WORK TO BE COMPLETED —
Locate each line in the listing below that contains the string "рулет", matching case exactly, and copy those lines.

DATA TO PROCESS —
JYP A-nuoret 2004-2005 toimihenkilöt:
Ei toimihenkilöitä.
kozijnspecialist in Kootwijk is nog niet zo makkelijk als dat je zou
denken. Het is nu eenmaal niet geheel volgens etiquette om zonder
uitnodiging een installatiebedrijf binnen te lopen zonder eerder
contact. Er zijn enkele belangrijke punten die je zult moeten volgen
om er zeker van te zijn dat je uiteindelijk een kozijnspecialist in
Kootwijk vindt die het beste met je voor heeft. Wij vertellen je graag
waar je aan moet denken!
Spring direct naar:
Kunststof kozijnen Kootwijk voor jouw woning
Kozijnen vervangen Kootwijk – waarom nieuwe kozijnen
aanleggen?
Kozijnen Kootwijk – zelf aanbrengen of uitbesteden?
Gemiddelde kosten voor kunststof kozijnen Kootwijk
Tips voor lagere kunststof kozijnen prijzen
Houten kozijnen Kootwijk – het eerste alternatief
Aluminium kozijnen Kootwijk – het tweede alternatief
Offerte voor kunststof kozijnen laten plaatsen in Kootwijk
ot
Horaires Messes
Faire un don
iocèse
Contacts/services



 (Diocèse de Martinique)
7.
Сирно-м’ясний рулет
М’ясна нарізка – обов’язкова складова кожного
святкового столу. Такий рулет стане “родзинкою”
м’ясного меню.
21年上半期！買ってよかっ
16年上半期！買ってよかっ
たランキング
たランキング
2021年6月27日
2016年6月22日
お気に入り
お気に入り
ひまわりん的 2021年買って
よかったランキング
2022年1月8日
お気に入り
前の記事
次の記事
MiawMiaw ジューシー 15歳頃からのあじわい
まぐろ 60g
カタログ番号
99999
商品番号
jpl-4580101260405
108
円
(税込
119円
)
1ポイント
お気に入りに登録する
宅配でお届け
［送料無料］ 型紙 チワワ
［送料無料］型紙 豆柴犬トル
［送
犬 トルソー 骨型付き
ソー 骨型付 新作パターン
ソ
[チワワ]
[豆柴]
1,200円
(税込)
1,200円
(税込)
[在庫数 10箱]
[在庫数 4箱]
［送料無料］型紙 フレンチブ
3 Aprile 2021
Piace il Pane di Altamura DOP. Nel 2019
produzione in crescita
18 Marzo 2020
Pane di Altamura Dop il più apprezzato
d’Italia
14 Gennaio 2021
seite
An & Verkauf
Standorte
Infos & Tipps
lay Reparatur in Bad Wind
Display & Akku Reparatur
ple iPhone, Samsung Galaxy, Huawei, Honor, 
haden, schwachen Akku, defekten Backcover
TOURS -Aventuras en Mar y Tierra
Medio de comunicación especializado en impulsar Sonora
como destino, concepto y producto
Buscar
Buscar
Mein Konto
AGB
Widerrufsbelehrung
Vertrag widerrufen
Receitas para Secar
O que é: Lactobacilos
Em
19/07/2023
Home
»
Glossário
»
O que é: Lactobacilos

TASK SOLUTION —
Сирно-м’ясний рулет
святкового столу. Такий рулет стане “родзинкою”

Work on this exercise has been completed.